• **Try it**
All pictures are to be excluded when the data below is output verbatim.

• **Data block**
☆ ☆ ☆ ☆ ☆ ☆ ☆

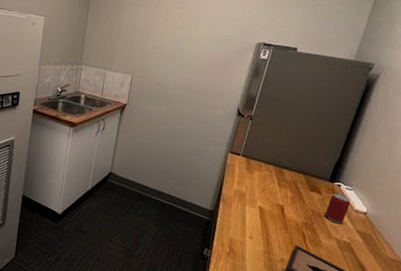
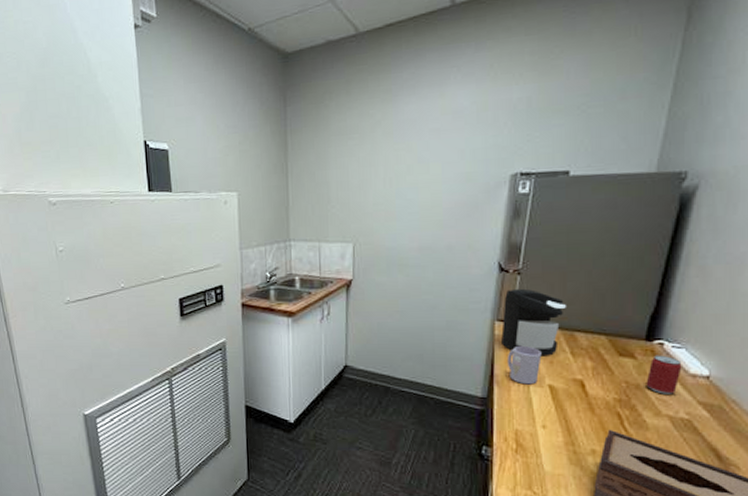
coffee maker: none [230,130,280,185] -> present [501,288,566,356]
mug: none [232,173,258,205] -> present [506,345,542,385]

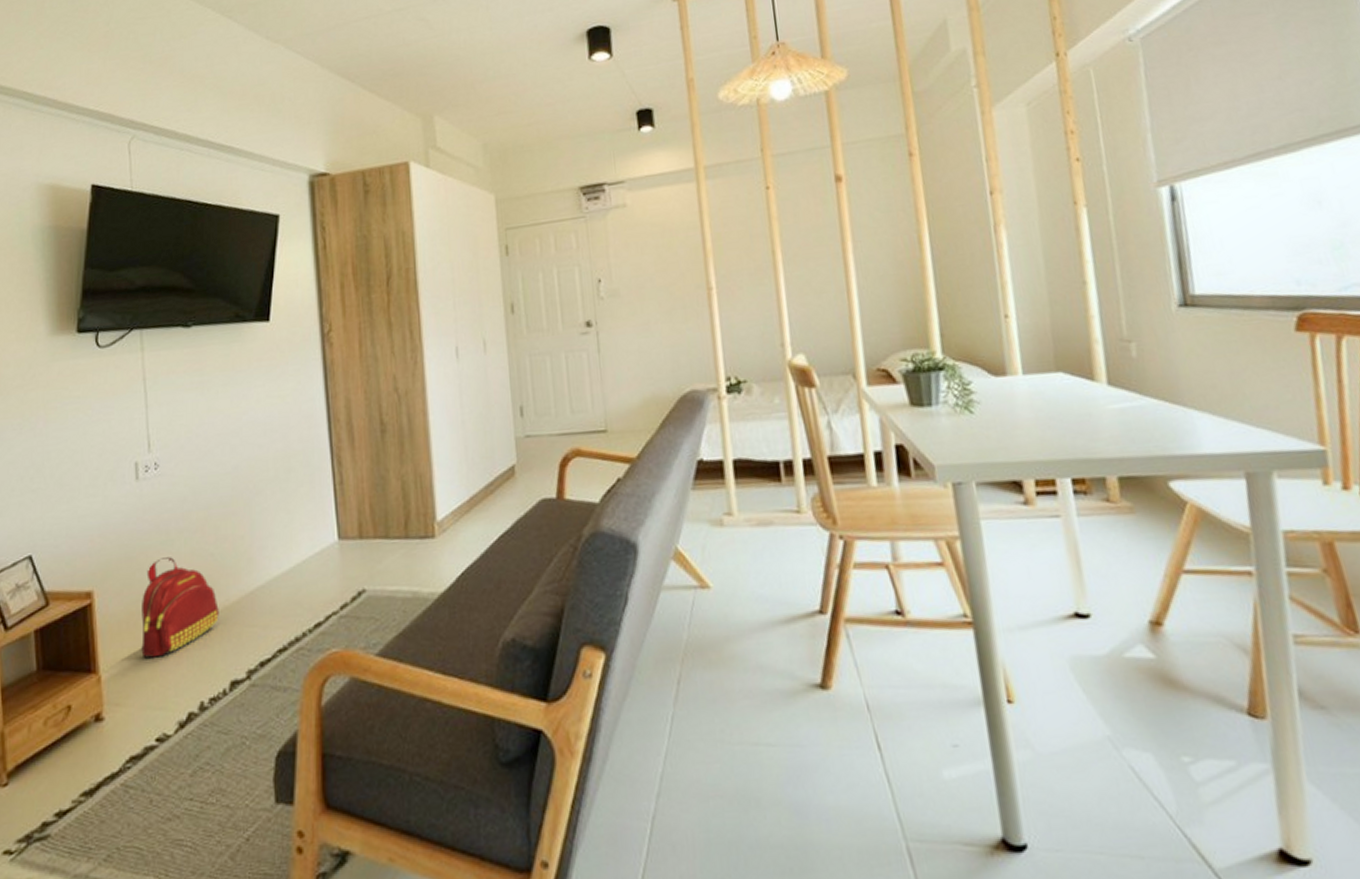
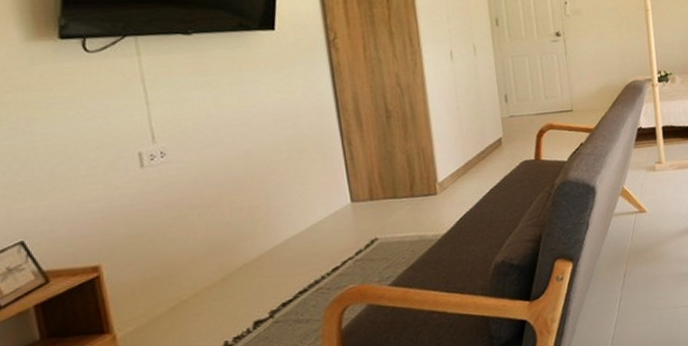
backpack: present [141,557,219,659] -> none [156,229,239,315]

☆ ☆ ☆ ☆ ☆ ☆ ☆

• **Response for this exercise**
coffee maker: none [230,130,280,185] -> present [501,288,566,356]
mug: none [232,173,258,205] -> present [506,345,542,385]

backpack: present [141,557,219,659] -> none [156,229,239,315]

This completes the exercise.